Maybe the inventor could tell the lawyer only honestly standard information about the invention - not sufficient to trigger disclosure, but sufficient that the attorney could get an notion about the invention? Once again, difficult to do. Most attorneys will want to describe the invention to some extent in the engagement letter so that it is clear exactly what the representation will entail. And for patent attorneys who practice in niche fields - opto-electrical sensors, balloon catheter medical devices, etc. - a "fundamental" description probably isn't going to suffice.

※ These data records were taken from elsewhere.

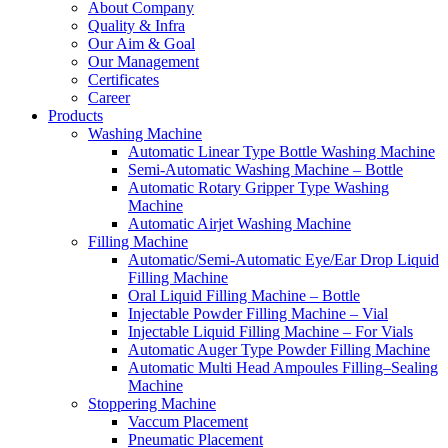
About Company
Quality & Infra
Our Aim & Goal
Our Management
Certificates
Career
Products
Washing Machine
Automatic Linear Type Bottle Washing Machine
Semi-Automatic Washing Machine – Bottle
Automatic Rotary Gripper Type Washing
Machine
Automatic Airjet Washing Machine
Filling Machine
Automatic/Semi-Automatic Eye/Ear Drop Liquid
Filling Machine
Oral Liquid Filling Machine – Bottle
Injectable Powder Filling Machine – Vial
Injectable Liquid Filling Machine – For Vials
Automatic Auger Type Powder Filling Machine
Automatic Multi Head Ampoules Filling–Sealing
Machine
Stoppering Machine
Vaccum Placement
Pneumatic Placement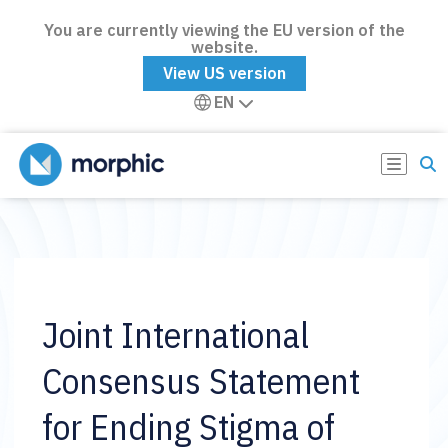
You are currently viewing the EU version of the
website.
View US version
EN
Joint International
Consensus Statement
for Ending Stigma of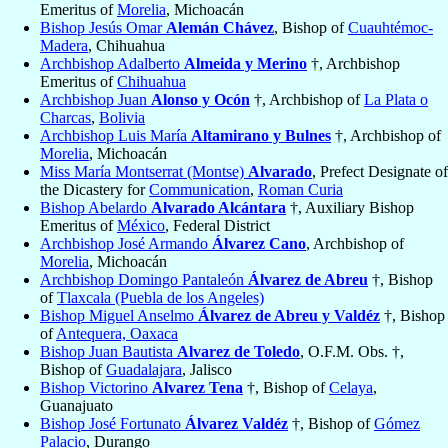
Emeritus of
Morelia
, Michoacán
Bishop Jesús Omar
Alemán Chávez
, Bishop of
Cuauhtémoc-
Madera
, Chihuahua
Archbishop Adalberto
Almeida y Merino
†, Archbishop
Emeritus of
Chihuahua
Archbishop Juan
Alonso y Ocón
†, Archbishop of
La Plata o
Charcas
,
Bolivia
Archbishop Luis María
Altamirano y Bulnes
†, Archbishop of
Morelia
, Michoacán
Miss María Montserrat (Montse)
Alvarado
, Prefect Designate of
the Dicastery for
Communication
,
Roman Curia
Bishop Abelardo
Alvarado Alcántara
†, Auxiliary Bishop
Emeritus of
México
, Federal District
Archbishop José Armando
Álvarez Cano
, Archbishop of
Morelia
, Michoacán
Archbishop Domingo Pantaleón
Álvarez de Abreu
†, Bishop
of
Tlaxcala (Puebla de los Angeles)
Bishop Miguel Anselmo
Álvarez de Abreu y Valdéz
†, Bishop
of
Antequera, Oaxaca
Bishop Juan Bautista
Alvarez de Toledo
, O.F.M. Obs. †,
Bishop of
Guadalajara
, Jalisco
Bishop Victorino
Alvarez Tena
†, Bishop of
Celaya
,
Guanajuato
Bishop José Fortunato
Álvarez Valdéz
†, Bishop of
Gómez
Palacio
, Durango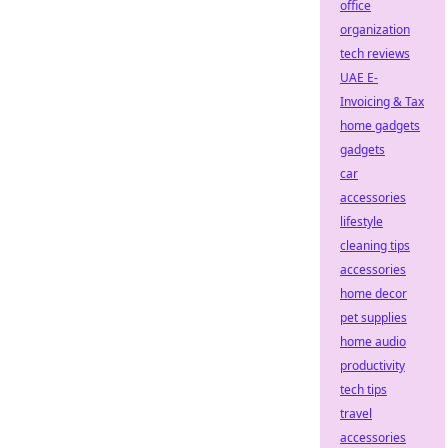
office
organization
tech reviews
UAE E-
Invoicing & Tax
home gadgets
gadgets
car
accessories
lifestyle
cleaning tips
accessories
home decor
pet supplies
home audio
productivity
tech tips
travel
accessories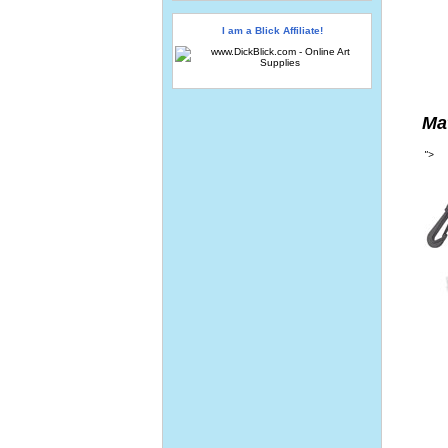
I am a Blick Affiliate!
Ma
">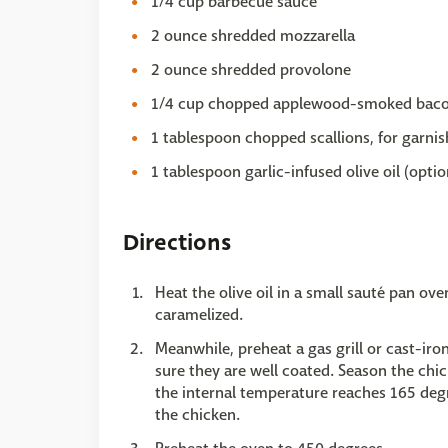
1/4 cup barbecue sauce
2 ounce shredded mozzarella
2 ounce shredded provolone
1/4 cup chopped applewood-smoked baco
1 tablespoon chopped scallions, for garnis
1 tablespoon garlic-infused olive oil (optio
Directions
Heat the olive oil in a small sauté pan ov
caramelized.
Meanwhile, preheat a gas grill or cast-ir
sure they are well coated. Season the chick
the internal temperature reaches 165 degr
the chicken.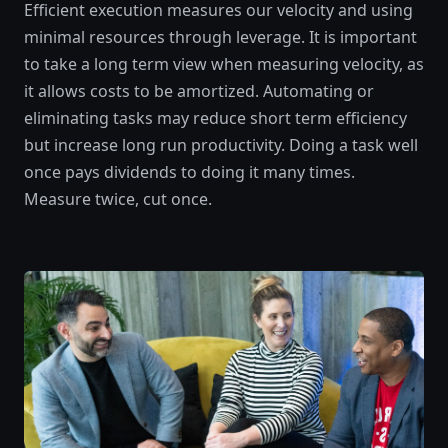
Efficient execution measures our velocity and using
minimal resources through leverage. It is important
to take a long term view when measuring velocity, as
it allows costs to be amortized. Automating or
eliminating tasks may reduce short term efficiency
but increase long run productivity. Doing a task well
once pays dividends to doing it many times.
Measure twice, cut once.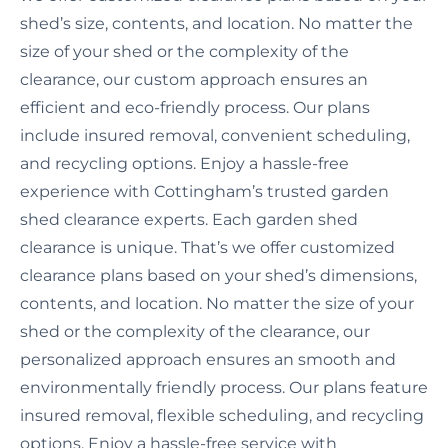
shed’s size, contents, and location. No matter the
size of your shed or the complexity of the
clearance, our custom approach ensures an
efficient and eco-friendly process. Our plans
include insured removal, convenient scheduling,
and recycling options. Enjoy a hassle-free
experience with Cottingham’s trusted garden
shed clearance experts. Each garden shed
clearance is unique. That’s we offer customized
clearance plans based on your shed’s dimensions,
contents, and location. No matter the size of your
shed or the complexity of the clearance, our
personalized approach ensures an smooth and
environmentally friendly process. Our plans feature
insured removal, flexible scheduling, and recycling
options. Enjoy a hassle-free service with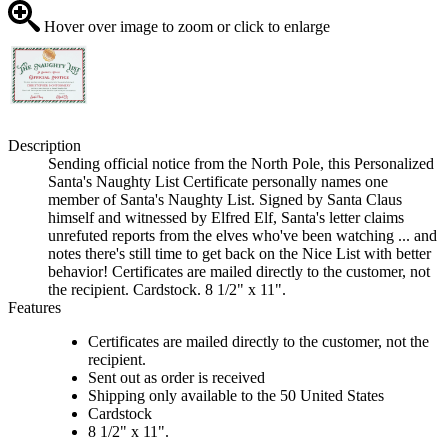
Hover over image to zoom or click to enlarge
Description
Sending official notice from the North Pole, this Personalized
Santa's Naughty List Certificate personally names one
member of Santa's Naughty List. Signed by Santa Claus
himself and witnessed by Elfred Elf, Santa's letter claims
unrefuted reports from the elves who've been watching ... and
notes there's still time to get back on the Nice List with better
behavior! Certificates are mailed directly to the customer, not
the recipient. Cardstock. 8 1/2" x 11".
Features
Certificates are mailed directly to the customer, not the
recipient.
Sent out as order is received
Shipping only available to the 50 United States
Cardstock
8 1/2" x 11".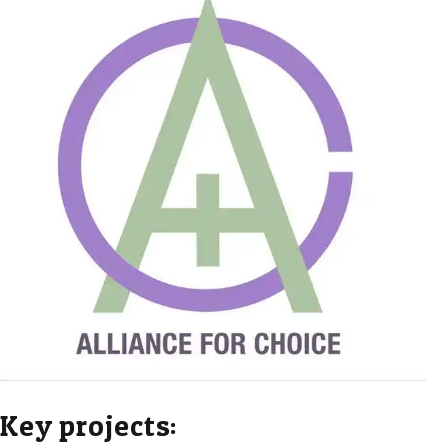
Key projects: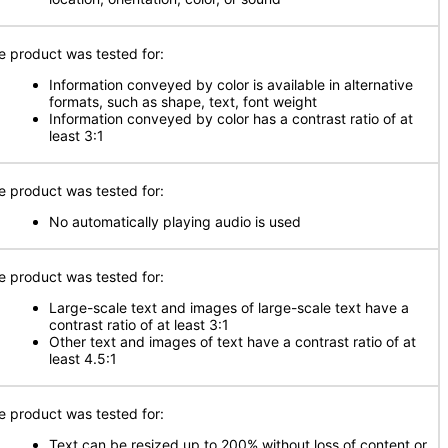
e product was tested for:
Information conveyed by color is available in alternative
formats, such as shape, text, font weight
Information conveyed by color has a contrast ratio of at
least 3:1
e product was tested for:
No automatically playing audio is used
e product was tested for:
Large-scale text and images of large-scale text have a
contrast ratio of at least 3:1
Other text and images of text have a contrast ratio of at
least 4.5:1
e product was tested for:
Text can be resized up to 200% without loss of content or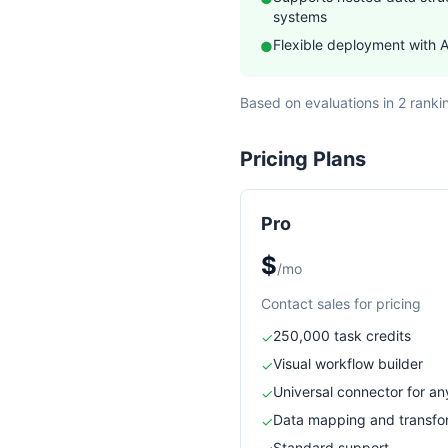
systems
Flexible deployment with 
●
Based on evaluations in 2 ranki
Pricing Plans
Pro
$
/mo
Contact sales for pricing
250,000 task credits
✓
Visual workflow builder
✓
Universal connector for an
✓
Data mapping and transfo
✓
Standard support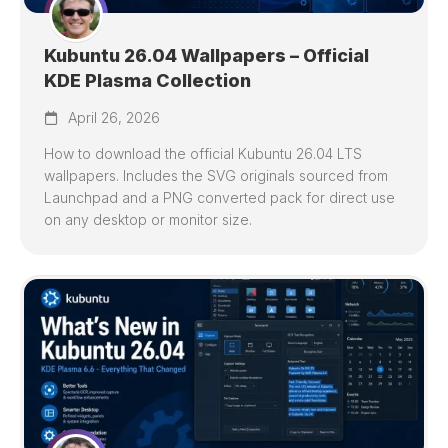
Kubuntu 26.04 Wallpapers – Official
KDE Plasma Collection
April 26, 2026
How to download the official Kubuntu 26.04 LTS
wallpapers. Includes the SVG originals sourced from
Launchpad and a PNG converted pack for direct use
on any desktop or monitor size.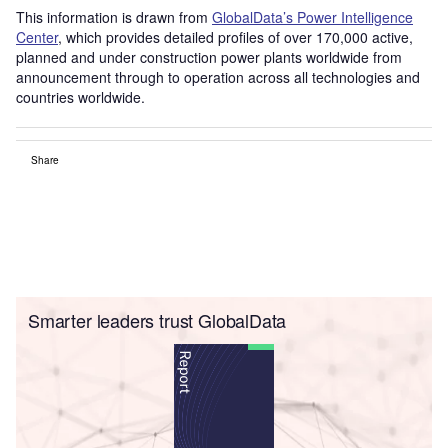
This information is drawn from
GlobalData’s Power Intelligence
Center
, which provides detailed profiles of over 170,000 active,
planned and under construction power plants worldwide from
announcement through to operation across all technologies and
countries worldwide.
Share
Smarter leaders trust GlobalData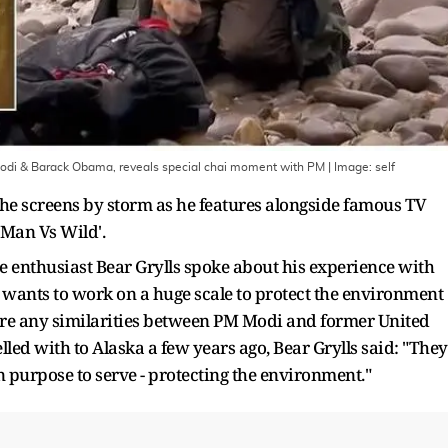
 Modi & Barack Obama, reveals special chai moment with PM
| Image:
self
the screens by storm as he features alongside famous TV
'Man Vs Wild'.
e enthusiast Bear Grylls spoke about his experience with
ants to work on a huge scale to protect the environment
ere any similarities between PM Modi and former United
led with to Alaska a few years ago, Bear Grylls said: "They
 purpose to serve - protecting the environment."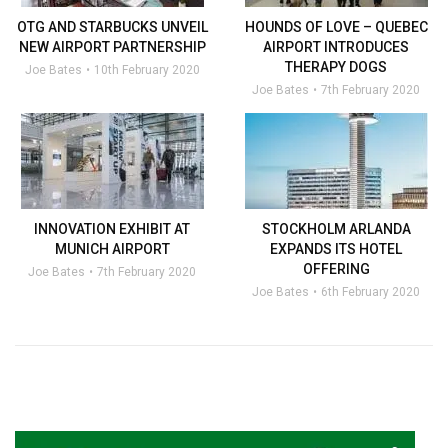
OTG AND STARBUCKS UNVEIL
HOUNDS OF LOVE – QUEBEC
NEW AIRPORT PARTNERSHIP
AIRPORT INTRODUCES
THERAPY DOGS
Joe Bates
10th February 2020
Joe Bates
7th February 2020
INNOVATION EXHIBIT AT
STOCKHOLM ARLANDA
MUNICH AIRPORT
EXPANDS ITS HOTEL
OFFERING
Joe Bates
7th February 2020
Joe Bates
6th February 2020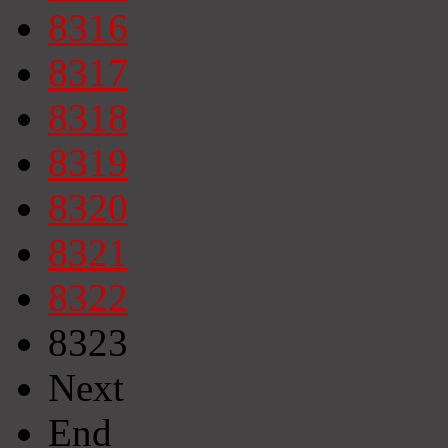
8316
8317
8318
8319
8320
8321
8322
8323
Next
End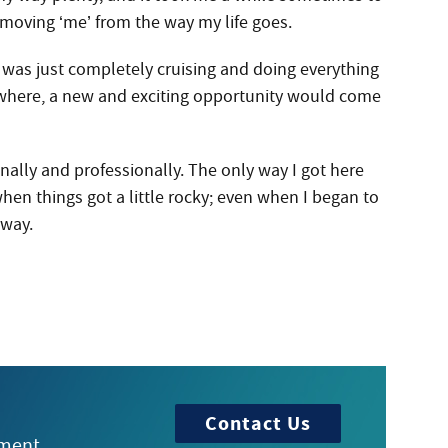
removing ‘me’ from the way my life goes.
as just completely cruising and doing everything
where, a new and exciting opportunity would come
nally and professionally. The only way I got here
 when things got a little rocky; even when I began to
 way.
Contact Us
tment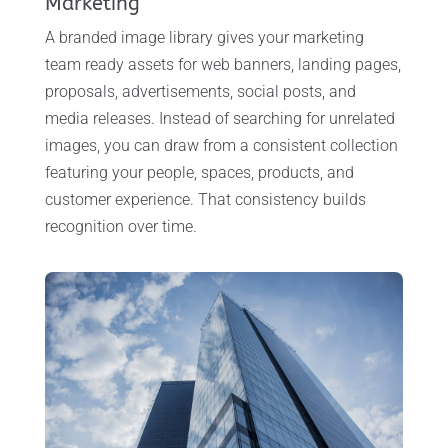
Marketing
A branded image library gives your marketing
team ready assets for web banners, landing pages,
proposals, advertisements, social posts, and
media releases. Instead of searching for unrelated
images, you can draw from a consistent collection
featuring your people, spaces, products, and
customer experience. That consistency builds
recognition over time.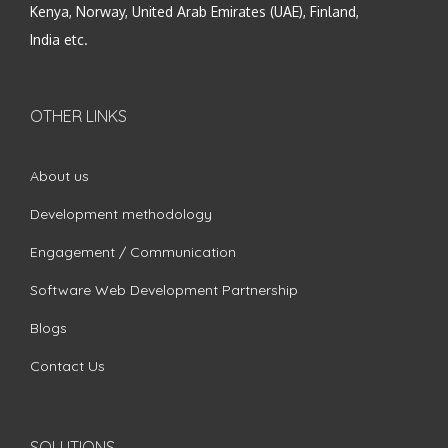
Kenya, Norway, United Arab Emirates (UAE), Finland,
India etc.
OTHER LINKS
About us
Development methodology
Engagement / Communication
Software Web Development Partnership
Blogs
Contact Us
SOLUTIONS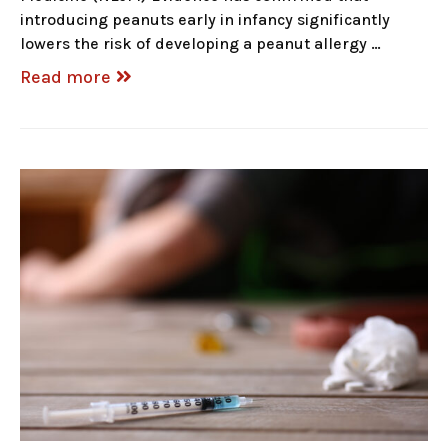
introducing peanuts early in infancy significantly
lowers the risk of developing a peanut allergy …
Read more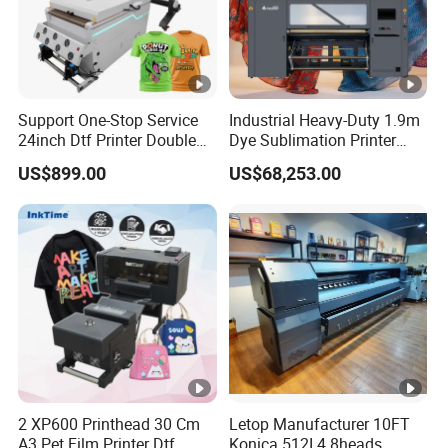
Support One-Stop Service
Industrial Heavy-Duty 1.9m
24inch Dtf Printer Double
Dye Sublimation Printer
Heads 13sqm/H for Tshirt
with 30X I3200 Printheads
US$899.00
US$68,253.00
Printing
The Ultimate Textile
Production Solution
2 XP600 Printhead 30 Cm
Letop Manufacturer 10FT
A3 Pet Film Printer Dtf
Konica 512I 4 8heads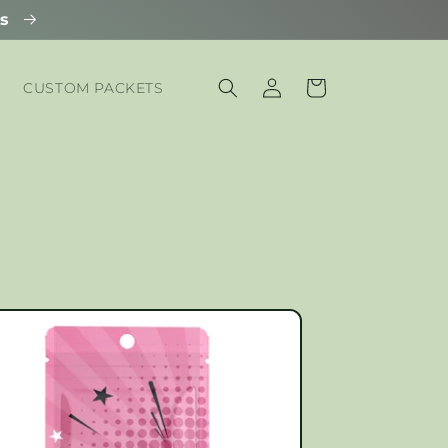
ls
Log
Cart
CUSTOM PACKETS
in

I propose that you rely on two points: trust and faith. Most attorneys can be trusted. And most attorneys aren't businesspeople or inventors or seeking to expand their income stream. What I mean by this is that they aren't your competition, they're quite possibly not going to steal your concept and try to market place it themselves. And when I say you ought to rely on faith, I'm guessing that the Patent Workplace would by no means refuse your patent application based on a disclosure to an lawyer, nor would a court invalidate your patent given that you shopped it about to two or three attorneys prior to picking one. Have some faith that the courts would locate there does exist a duty of confidentiality extending to prospective patent clients. I'm going to do some research to see if there is any case law exactly where an inventor was prevented from finding a patent for the reason that he disclosed it to an attorney and then waited too lengthy to file the application. I highly doubt there is any frequently, that sort of disclosure happens when it is produced to a convention audience, or pals and loved ones, not to an lawyer who has a usually recognized duty of confidentiality.